By Elizabeth Limbach

No one wants to sound soft when it comes to sex offenders. And while America seems to be cracking down on sex crimes in more stringent ways than ever, some fear that these measures are ineffective and at times dehumanizing.
When Proposition 83 passed by 70 percent in last week’s midterm election, it put new, more severe penalties for sex offenders into effect. Also known as "Jessica’s Law," Prop 83 elongates the prison and parole terms for sex offenders, increases the required living distance from any schools or parks to 2,000 feet, and requires lifelong GPS monitoring for those who were convicted of felony sex crimes.
Within one day of its overwhelming passage, U.S. District Judge Susan Illston deterred the proposition on grounds that it may be unconstitutional. Illston put a temporary restraint on the proposition when an unidentified San Francisco sex offender immediately contested the measure, requesting that the new legislation only apply to sex offenders who register after the laws are put into effect. Many offenders, like this man, who committed their crime several decades ago are worried that the new legislation would uproot them from homes they own or have resided in for years. Despite the instantaneous opposition from those previously charged with sex crimes, the resulting large majority vote for the proposition highlights an increasingly condemning attitude toward sex offenders in society.
UCSC Rape Prevention Coordinator Gillian Greensite is concerned that the legislation will further marginalize sex offenders, preventing them from re-assimilating into society.
"What is the logic of making measures against sex offenders so punitive that they would be driven underground and away from communities where they might reestablish their lives?" Greensite said. "To dislocate them is not grounds for hoping to prevent any future crimes."
Recently, local sex offenders found that it was difficult to find housing in Santa Cruz even without the new measures in action.
The Happy Valley Villa boarding house, off pastoral Branciforte Drive, is more than the required distance from any child-frequented schools or parks.

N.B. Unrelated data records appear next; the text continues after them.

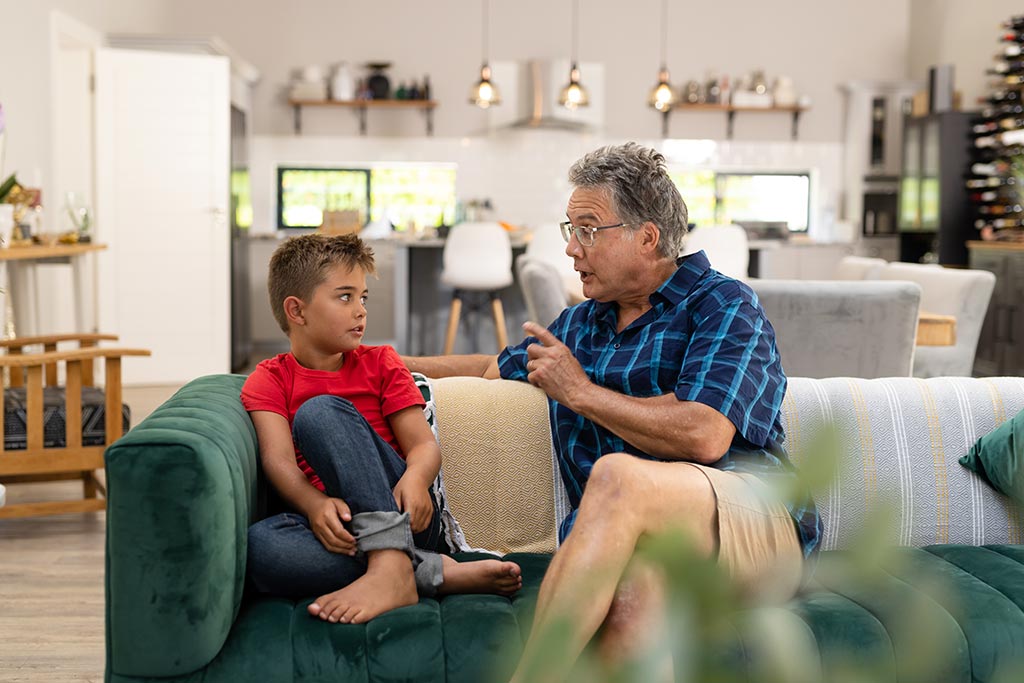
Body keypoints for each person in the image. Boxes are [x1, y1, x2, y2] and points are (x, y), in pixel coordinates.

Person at [403, 142, 821, 679]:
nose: (573, 250)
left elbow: (705, 434)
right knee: (630, 599)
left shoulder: (723, 304)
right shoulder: (583, 325)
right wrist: (381, 362)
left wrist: (579, 392)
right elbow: (489, 368)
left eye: (587, 230)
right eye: (569, 230)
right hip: (651, 544)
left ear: (647, 237)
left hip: (752, 525)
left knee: (619, 478)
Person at [242, 233, 521, 626]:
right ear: (297, 311)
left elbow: (422, 445)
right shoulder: (269, 379)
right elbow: (278, 461)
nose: (360, 311)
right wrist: (313, 504)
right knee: (261, 548)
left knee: (319, 413)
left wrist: (415, 478)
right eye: (345, 297)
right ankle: (425, 571)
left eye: (363, 298)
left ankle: (392, 563)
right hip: (337, 527)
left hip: (402, 510)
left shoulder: (381, 363)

But when neighbors discovered that 17 of the Villa’s 25 residents were registered sex offenders, they raised concern to local authorities.
No parole violations or illegal activity were linked to the house, but according to the Santa Cruz Sentinel, the Villa was shut down soon after for longstanding water and building code violations.
The legislation under Proposition 83 makes it even harder for sex offenders to find appropriate housing, Greensite says. Although "sex offender" has become one of the worst titles in American society, Greensite believes that the answer to the problem is prevention rather than an increase in punishment.
"We have to take a good hard look at the broad aspects of society that create the conditions in which you have the maximum number of men committing sexual violence in the first place," Greensite said.
Santa Cruz Probation Officer Janet Kennedy agrees that making consequences harsher will not affect the root of the problem.
"It’s a cyclical thing," Kennedy said. "If we stop people from molesting in the first place we will not generate more molesters." She hopes that with Prop 83 under effect, law enforcement will receive more financial support for controlling local sex offenders. As of now, Kennedy says, there is only one officer for the 100 sex offenders currently on probation in Santa Cruz.
Although Jessica’s Law implements the strictest sex offender laws in the country, California is not the only state taking radical measures to handle such criminals.
In the week of Oct. 22, the U.S. Marshals joined forces with law enforcement in 24 east coast states to accomplish Operation Falcon III, a roundup of violent sex offenders and gang members, whom officials called "the worst of the worst." According to the U.S. Marshals’ website, the seven-day operation resulted in the arrest of 1,659 people wanted for sexual offenses. Of the group, 971 were arrested for not registering as a sex offender, which became a federal crime earlier this year.
According to Sgt. Robin Mitchell, of the Santa Cruz Sheriff Sexual Assault Unit, Santa Cruz is home to 410 registered sex offenders, including the 100 on probation. However, she said, Santa Cruz officials will not have to resort to any such means of capturing unregistered sex offenders.
"We have at least a 90 percent compliance rate and if they are not registered or cooperative, we have warrants out for their arrest," Mitchell said.
Sex offenders across the nation experienced another form of restriction when they were advised to not participate in Halloween festivities. Authorities, worried for young trick-or-treaters, set Halloween curfews for sex offenders and required that they leave their house lights off and their doors closed to avoid interaction with the youngsters.
According to the Associated Press, nine sex offenders were arrested in South Carolina on Halloween for violating the statewide curfew.
Californians will learn the fate of Prop 83 after its Nov. 27 hearing, but until then the issue remains a matter of controversy.
"How can anyone be for sex criminals?" Greensite said. "It was a vote that reflects people’s understandable revulsion of sex crimes. But if only the general population had known what is being proposed and the effects of what is being proposed, [voters] would have thought it through more carefully."